_DIRECTIONS FOR THIS TASK_
From the line with "binlercesi, tövbesini" to the line with "đạt tỷ lệ từ 90% đến", output every line below exactly, both ends included. Skip the pictures.

_MATERIALS PROVIDED_
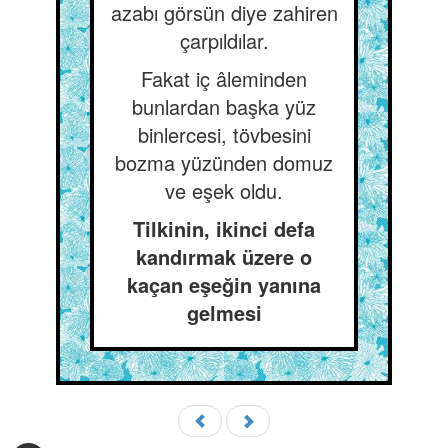
azabı görsün diye zahiren
çarpıldılar.
Fakat iç âleminden
bunlardan başka yüz
binlercesi, tövbesini
bozma yüzünden domuz
ve eşek oldu.
Tilkinin, ikinci defa
kandırmak üzere o
kaçan eşeğin yanına
gelmesi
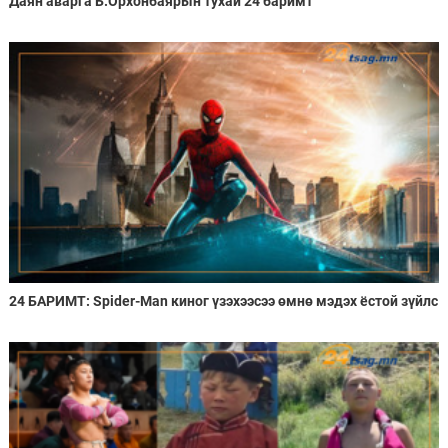
Даян аварга Б.Орхонбаярын тухай 24 баримт
24 БАРИМТ: Spider-Man киног үзэхээсээ өмнө мэдэх ёстой зүйлс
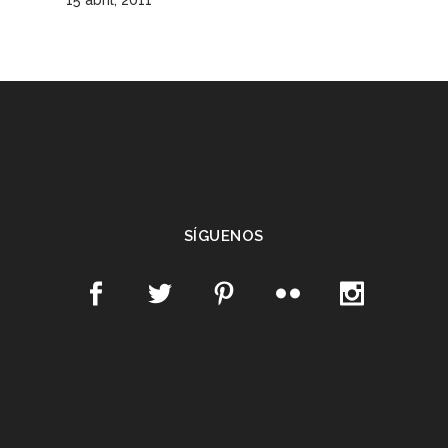
15 abril, 2011
SÍGUENOS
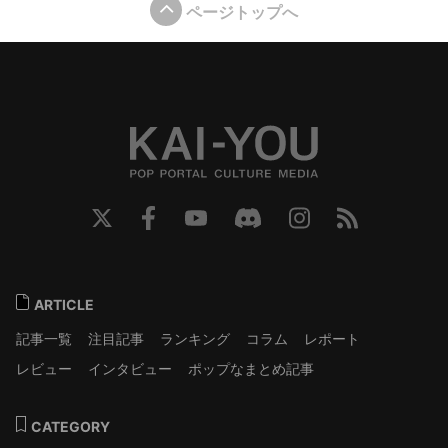
ページトップへ
ARTICLE
記事一覧
注目記事
ランキング
コラム
レポート
レビュー
インタビュー
ポップなまとめ記事
CATEGORY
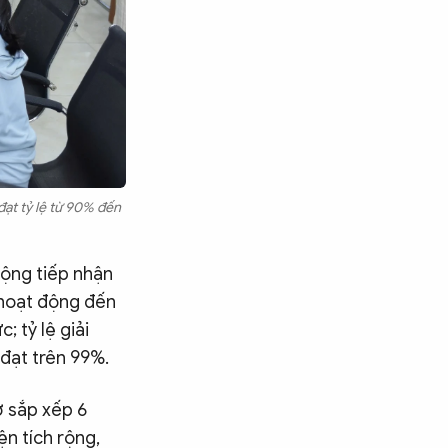
đạt tỷ lệ từ 90% đến
ộng tiếp nhận
o hoạt động đến
 tỷ lệ giải
đạt trên 99%.
ở sắp xếp 6
n tích rộng,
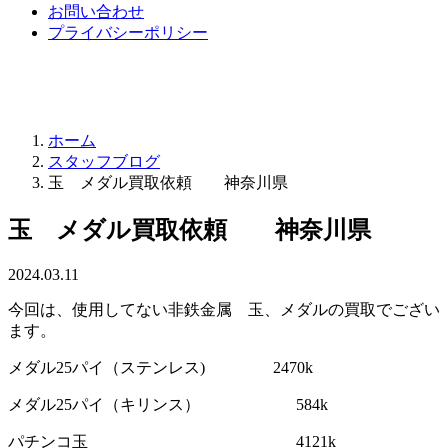
お問い合わせ
プライバシーポリシー
ホーム
スタッフブログ
玉 メダル買取依頼 神奈川県
玉 メダル買取依頼 神奈川県
2024.03.11
今回は、使用してない非鉄金属 玉、メダルの買取でござい
ます。
メダル25パイ（ステンレス) 2470k
メダル25パイ（キリンス） 584k
パチンコ玉 4121k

_RESULT FOR THIS TASK_
binlercesi, tövbesini
bozma yüzünden domuz
ve eşek oldu.
Tilkinin, ikinci defa
kandırmak üzere o
kaçan eşeğin yanına
gelmesi
Даян аварга Б.Орхонбаярын тухай 24 баримт
24 БАРИМТ: Spider-Man киног үзэхээсээ өмнө мэдэх ёстой зүйлс
15 abril, 2011
SÍGUENOS
ページトップへ
ARTICLE
記事一覧
注目記事
ランキング
コラム
レポート
レビュー
インタビュー
ポップなまとめ記事
CATEGORY
đạt tỷ lệ từ 90% đến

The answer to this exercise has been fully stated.